- Coat of arms
- Location of Westergellersen within Lüneburg district
- Location of Westergellersen
- Westergellersen Westergellersen
- Coordinates: 53°14′N 10°15′E﻿ / ﻿53.233°N 10.250°E
- Country: Germany
- State: Lower Saxony
- District: Lüneburg
- Municipal assoc.: Gellersen

Government
- • Mayor: Hans-Jürgen Nischk (CDU)

Area
- • Total: 20.38 km^{2} (7.87 sq mi)
- Elevation: 55 m (180 ft)

Population (2023-12-31)
- • Total: 2,304
- • Density: 113.1/km^{2} (292.8/sq mi)
- Time zone: UTC+01:00 (CET)
- • Summer (DST): UTC+02:00 (CEST)
- Postal codes: 21394
- Dialling codes: 04135
- Vehicle registration: LG
- Website: www.westergellersen.de

= Westergellersen =

Westergellersen is a municipality in the district of Lüneburg, in Lower Saxony, Germany.

== Geographical Location ==

Westergellersen is a village approximately 10 km west of Lueneburg and together with Kirchgellersen, Suedergellersen and Reppenstedt forms the community of "Samtgemeinde Gellersen", whose administrative center is in Reppenstedt.

==Coat of arms==

The central feature in the coat of arms is a building which still exists in the center of the old part of the village.

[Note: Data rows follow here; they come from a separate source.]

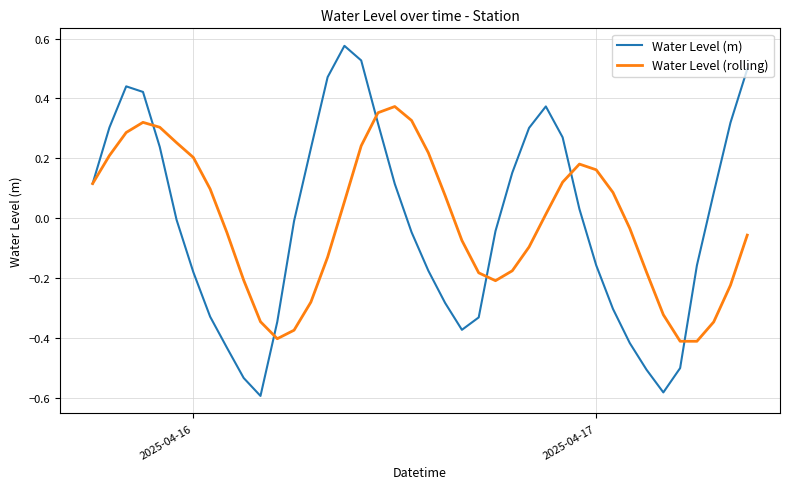

Rank the series by their maximum value, from highest to lowest.

Water Level (m), Water Level (rolling)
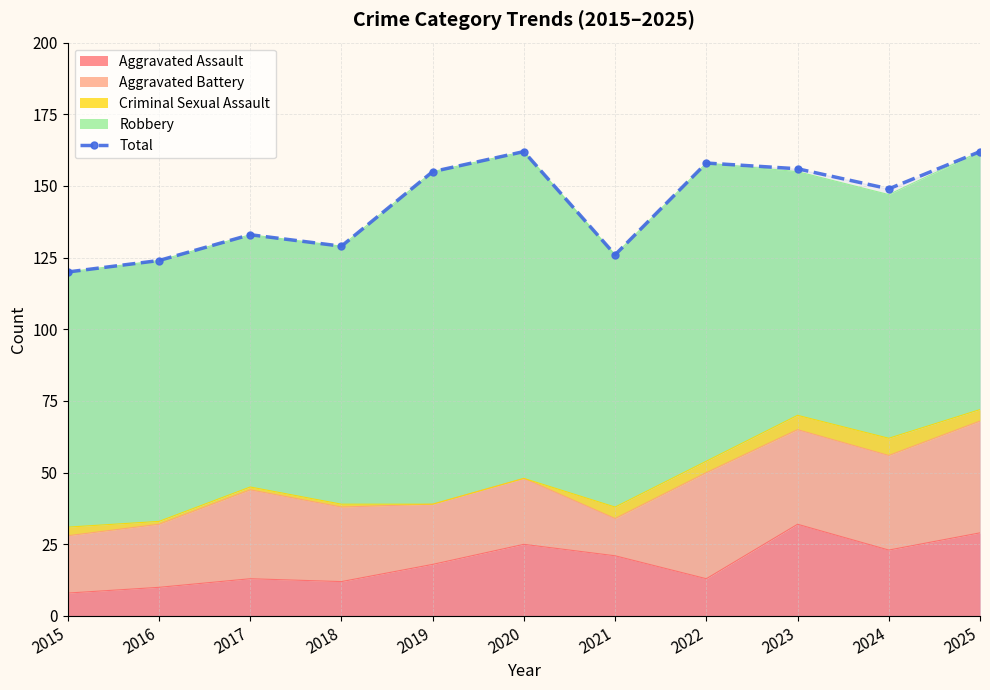

How many interior local peaks (higher than both neighbors) does the data have?

3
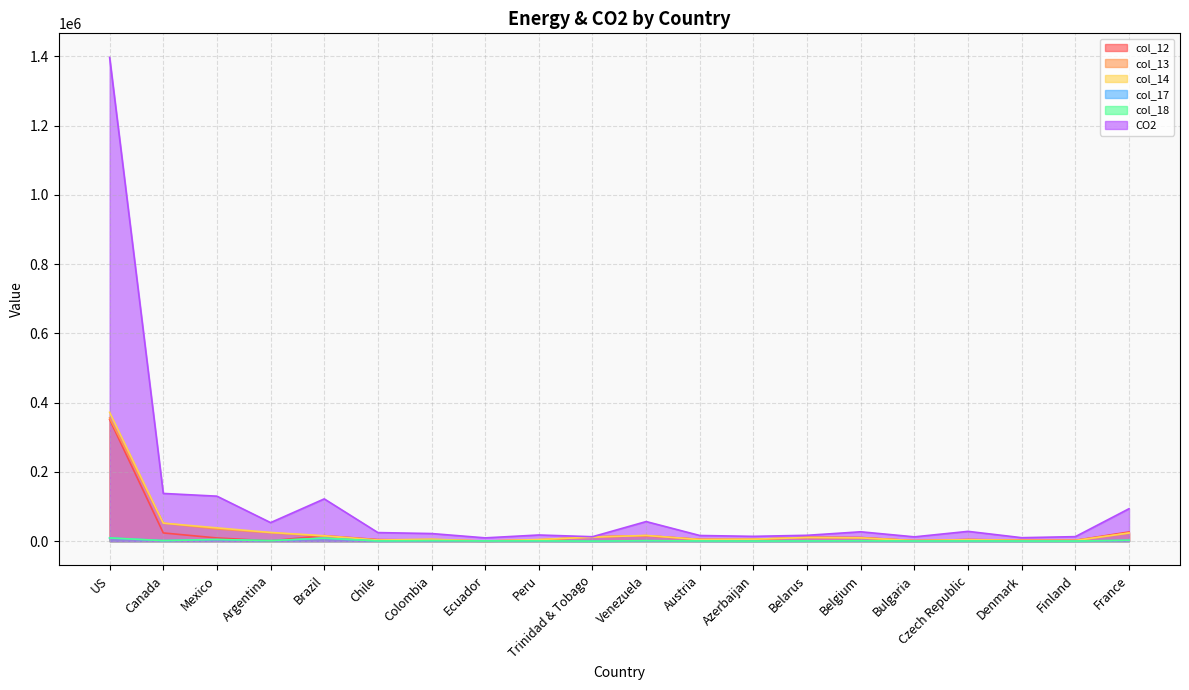

True or false: col_13 and col_18 cross at least once.

True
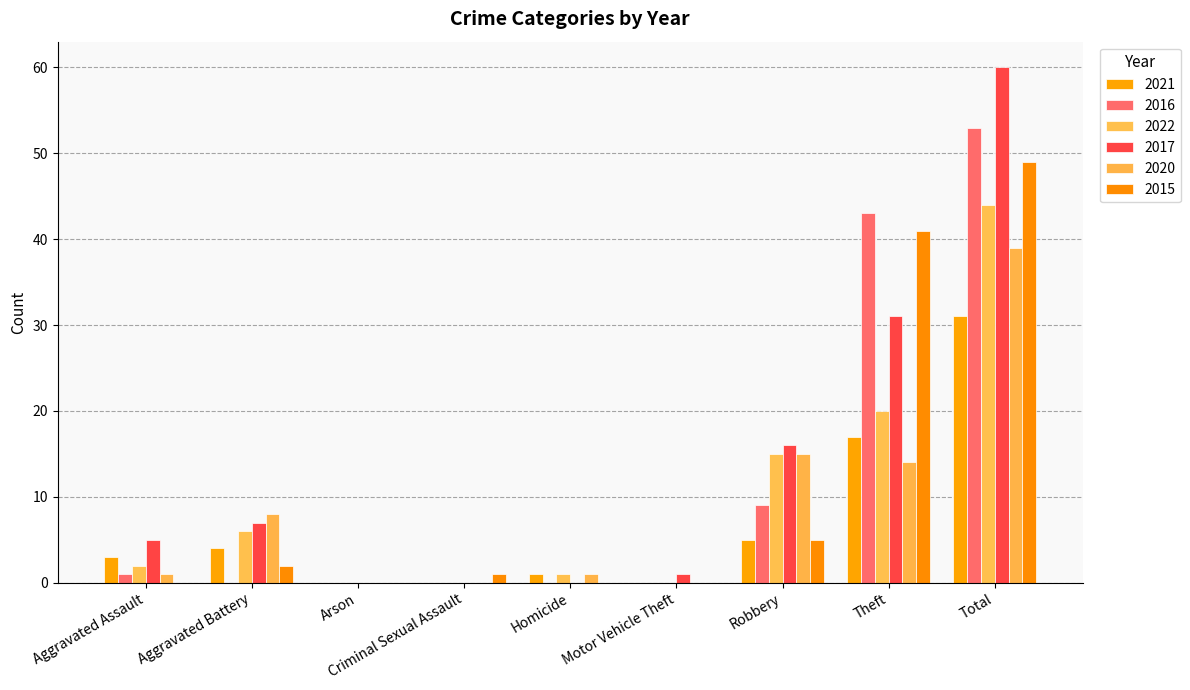

How many distinct data groups are displayed?

6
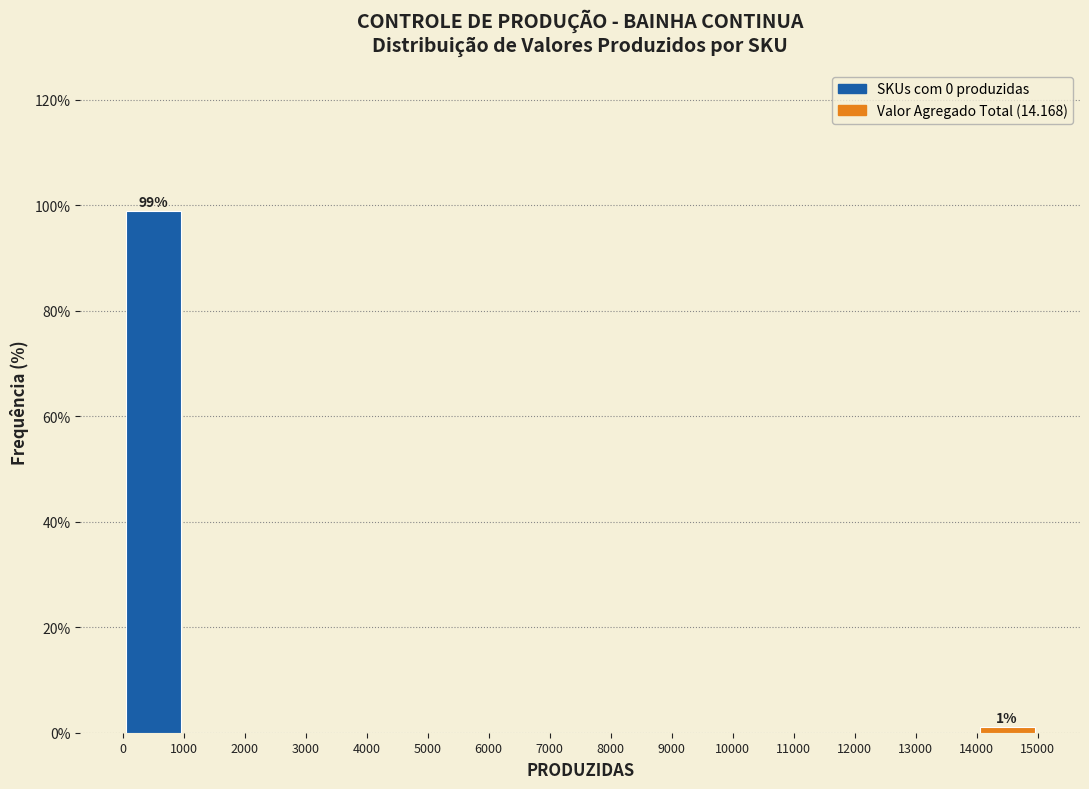

Which range on the x-axis has the tallest bar?

0 to 1000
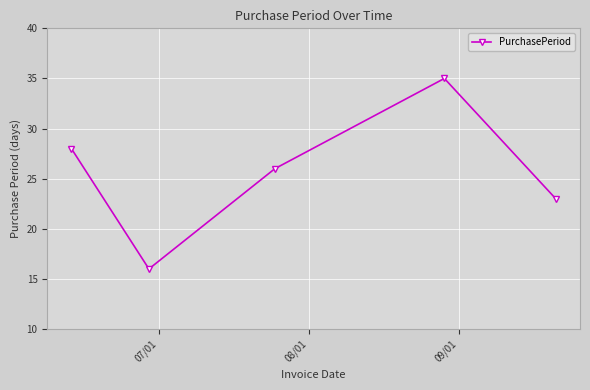

True or false: there are more than 0 points higher than both neighbors.

True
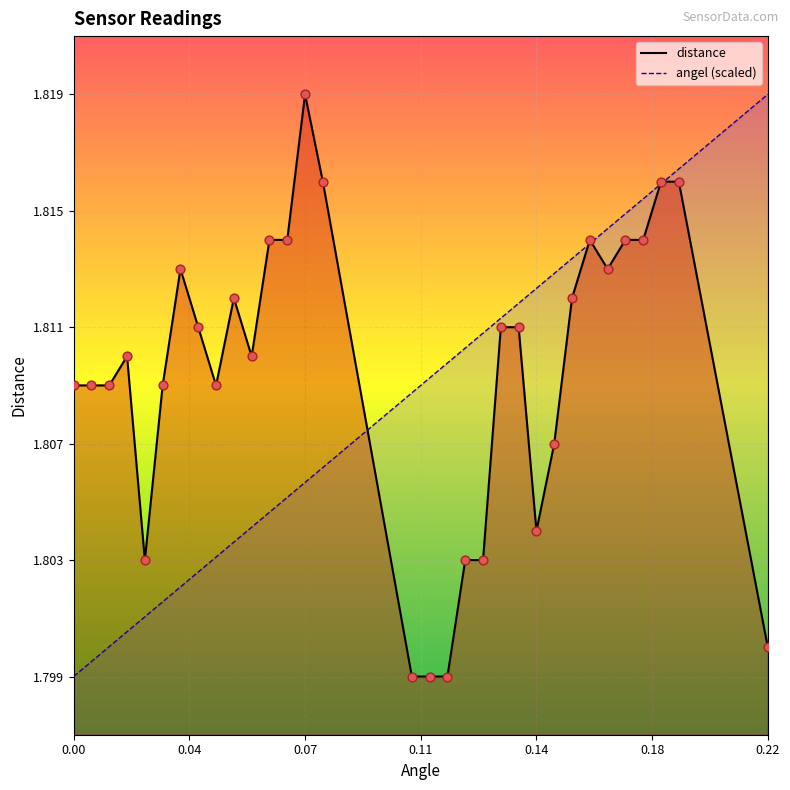

Which series has the largest Y range (max minus min)?

distance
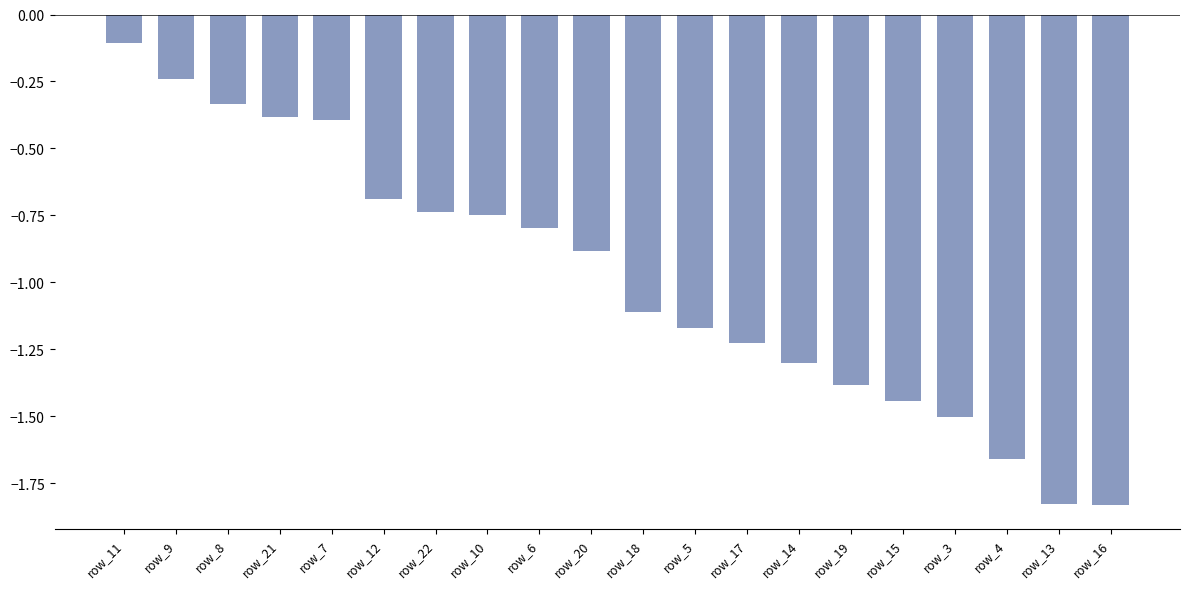

What position from the right is row_14?

7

The two-storey building was used originally as a storehouse for food and equipment and is the oldest building in the village. It is not absolutely certain when it was built but 1603 is generally accepted. In 1902, a nearby main farmhouse was set on fire by lightning. In order to rebuild the destroyed farmhouse, the storehouse had to be put on rollers and moved to the other side of the street where it stands today.